The short answer is no, but it's better that way.
Each Client object holds a pool of connections. Here's how Hyper's Pool is defined in version 0.11.0:
pub struct Pool<T> {
inner: Rc<RefCell<PoolInner<T>>>,
}
As inner is reference-counted with an Rc and borrow-checked in run-time with RefCell, the pool is certainly not thread-safe. When you tried to move that Client to a new thread, that object would be holding a pool that lives in another thread, which would have been a source of data races.
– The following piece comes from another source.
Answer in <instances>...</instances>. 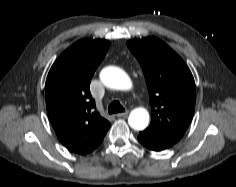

This implementation is understandable. Attempting to reuse an HTTP connection across multiple threads is not very usual, as it requires synchronized access to a resource that is mostly I/O intensive. This couples pretty well with Tokio's asynchronous nature. It is actually more reasonable to perform multiple requests in the same thread, and let Tokio's core take care of sending messages and receiving them asynchronously, without waiting for each response in sequence. Moreover, computationally intensive tasks can be executed by a CPU pool from futures_cpupool. With that in mind, the code below works fine:
extern crate tokio_core;
extern crate hyper;
extern crate futures;
extern crate futures_cpupool;
use tokio_core::reactor::Core;
use hyper::client::Client;
use futures::Future;
use futures_cpupool::CpuPool;
fn main() {
let mut core = Core::new().unwrap();
let handle = core.handle();
let client = Client::new(&handle.clone());
let pool = CpuPool::new(1);
println!("Begin!");
let req = client.get("http://google.com".parse().unwrap())
.and_then(|res| {
println!("Response: {}", res.status());
Ok(())
});
let intensive = pool.spawn_fn(|| {
println!("I'm working hard!!!");
std::thread::sleep(std::time::Duration::from_secs(1));
println!("Phew!");
Ok(())
});
let task = req.join(intensive)
.map(|_|{
println!("End!");
});
core.run(task).unwrap();
}
If the response is not received too late, the output will be:
Begin!
I'm working hard!!!
Response: 302 Found
Phew!
End!
If you have multiple tasks running in separate threads, the problem becomes open-ended, since there are multiple architectures feasible. One of them is to delegate all communications to a single actor, thus requiring all other worker threads to send their data to it. Alternatively, you can have one client object to each worker, thus also having separate connection pools.